- _Problem description_: Transcribe every entry word for word, but skip the images.

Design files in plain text
○ ○ ○ ○ ○

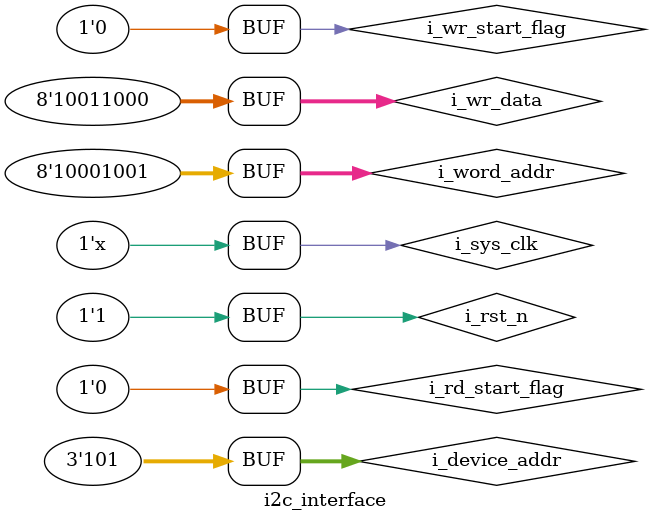
<source format=v>
`timescale 1ns / 1ps


module i2c_interface(
    );
    reg         i_sys_clk;
    reg         i_rst_n;
    reg         i_wr_start_flag;
    reg         i_rd_start_flag;
    reg [2:0]   i_device_addr;
    reg [7:0]   i_word_addr;
    reg [7:0]   i_wr_data;
    
initial begin
    i_sys_clk=0;
    i_rst_n=0;
    i_wr_start_flag=0;
    i_rd_start_flag=0;
    i_device_addr=0;
    i_word_addr=0;
    i_wr_data=0;
    #200
    i_rst_n=1;
    #400
    i_wr_start_flag=1;
    i_device_addr=3'b101;
    i_word_addr=8'h89;
    i_wr_data=8'h98;
    #40
    i_wr_start_flag=0;
    #3000
    i_rd_start_flag=1;
    i_device_addr=3'b101;
    i_word_addr=8'h89;
    i_wr_data=8'h98;
    #40
    i_rd_start_flag=0;
end

iic_1byte_wr_or_rd
i2c_1byte
(
	.i_sys_clk(i_sys_clk)			,
	.i_rst_n(i_rst_n)				,
	
	.i_wr_start_flag(i_wr_start_flag)		,
	.i_rd_start_flag(i_rd_start_flag)		,
	.i_device_addr	(i_device_addr)	,
	.i_word_addr	(i_word_addr)		,
	.i_wr_data	    (i_wr_data)
);
 
always #10 i_sys_clk=~i_sys_clk;
 


endmodule

</source>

○ ○ ○ ○ ○

- _Response area_:
<source format=v>
`timescale 1ns / 1ps


module i2c_interface(
    );
    reg         i_sys_clk;
    reg         i_rst_n;
    reg         i_wr_start_flag;
    reg         i_rd_start_flag;
    reg [2:0]   i_device_addr;
    reg [7:0]   i_word_addr;
    reg [7:0]   i_wr_data;
    
initial begin
    i_sys_clk=0;
    i_rst_n=0;
    i_wr_start_flag=0;
    i_rd_start_flag=0;
    i_device_addr=0;
    i_word_addr=0;
    i_wr_data=0;
    #200
    i_rst_n=1;
    #400
    i_wr_start_flag=1;
    i_device_addr=3'b101;
    i_word_addr=8'h89;
    i_wr_data=8'h98;
    #40
    i_wr_start_flag=0;
    #3000
    i_rd_start_flag=1;
    i_device_addr=3'b101;
    i_word_addr=8'h89;
    i_wr_data=8'h98;
    #40
    i_rd_start_flag=0;
end

iic_1byte_wr_or_rd
i2c_1byte
(
	.i_sys_clk(i_sys_clk)			,
	.i_rst_n(i_rst_n)				,
	
	.i_wr_start_flag(i_wr_start_flag)		,
	.i_rd_start_flag(i_rd_start_flag)		,
	.i_device_addr	(i_device_addr)	,
	.i_word_addr	(i_word_addr)		,
	.i_wr_data	    (i_wr_data)
);
 
always #10 i_sys_clk=~i_sys_clk;
 


endmodule

</source>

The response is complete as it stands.